##### Source data #####

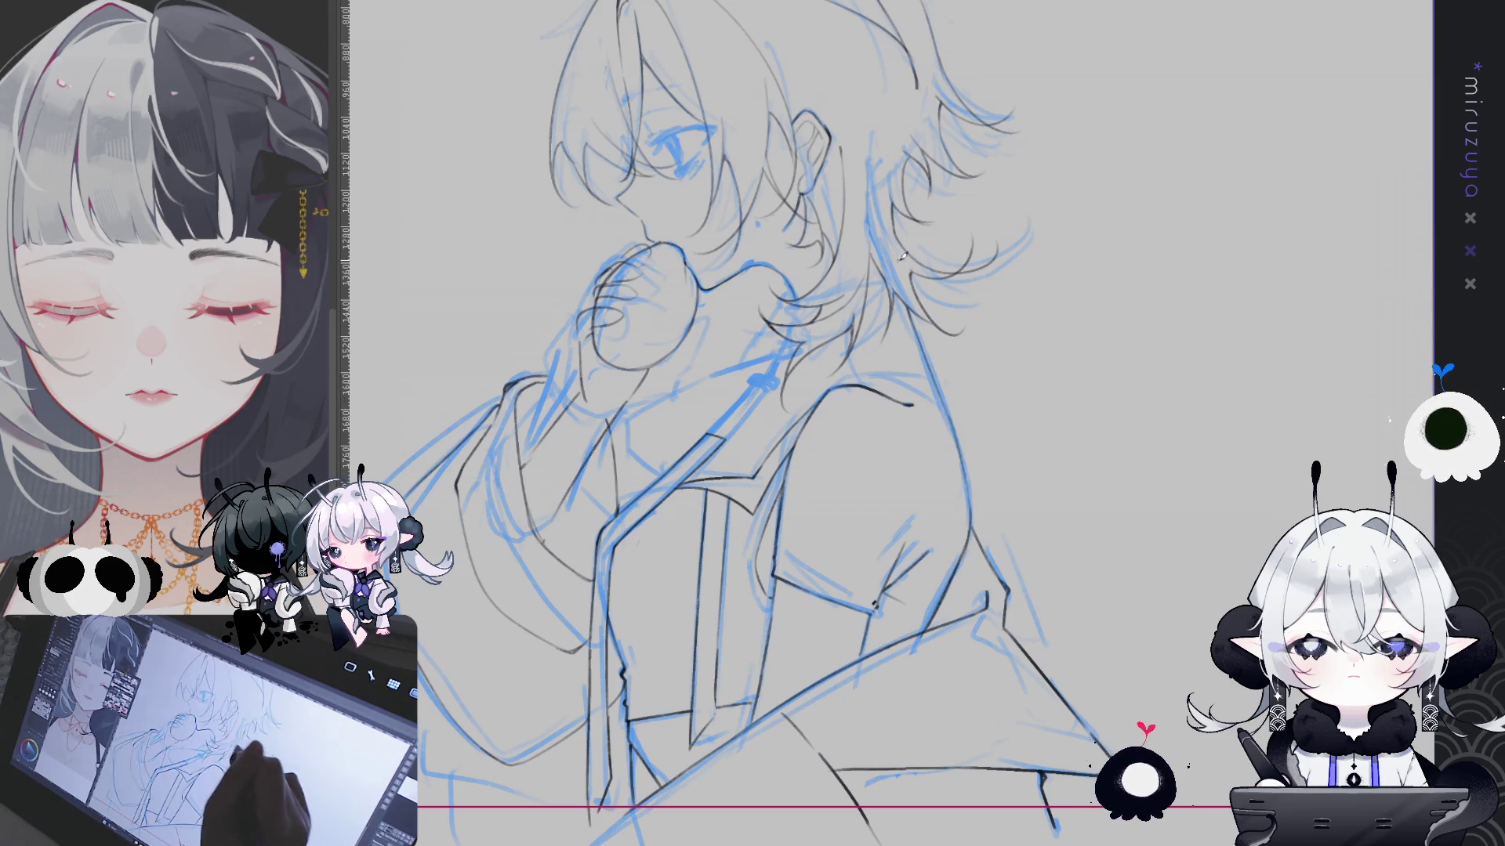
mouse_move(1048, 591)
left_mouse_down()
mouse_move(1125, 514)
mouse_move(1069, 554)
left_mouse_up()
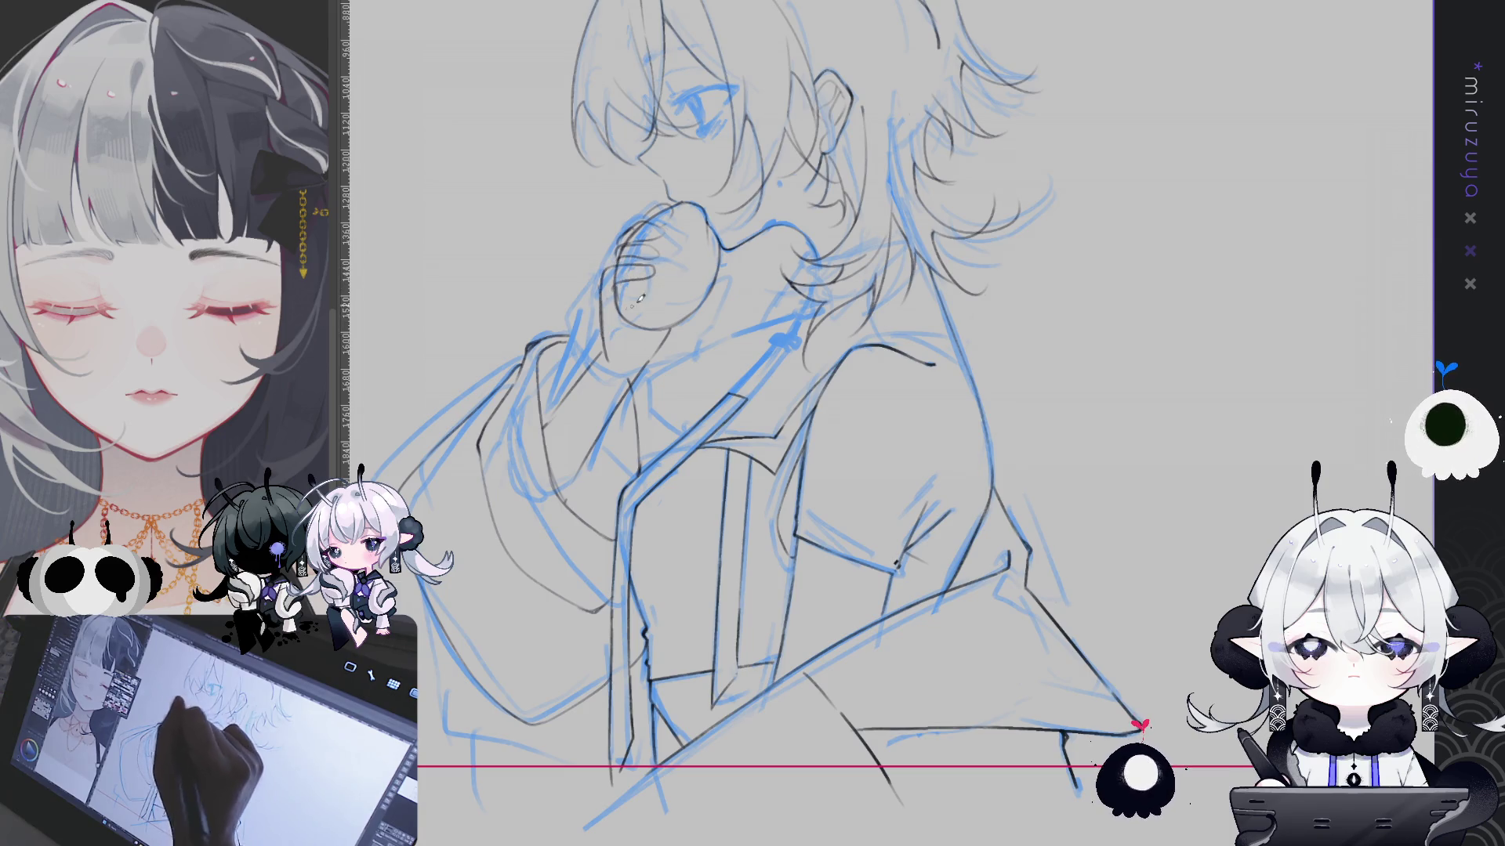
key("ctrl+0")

#####

Return exactly the lines from the one with "left_mouse_down()" through the last line of the entries above, both ends included. No pictures may appear in the copy.

### Written response
left_mouse_down()
mouse_move(1125, 514)
mouse_move(1069, 554)
left_mouse_up()
key("ctrl+0")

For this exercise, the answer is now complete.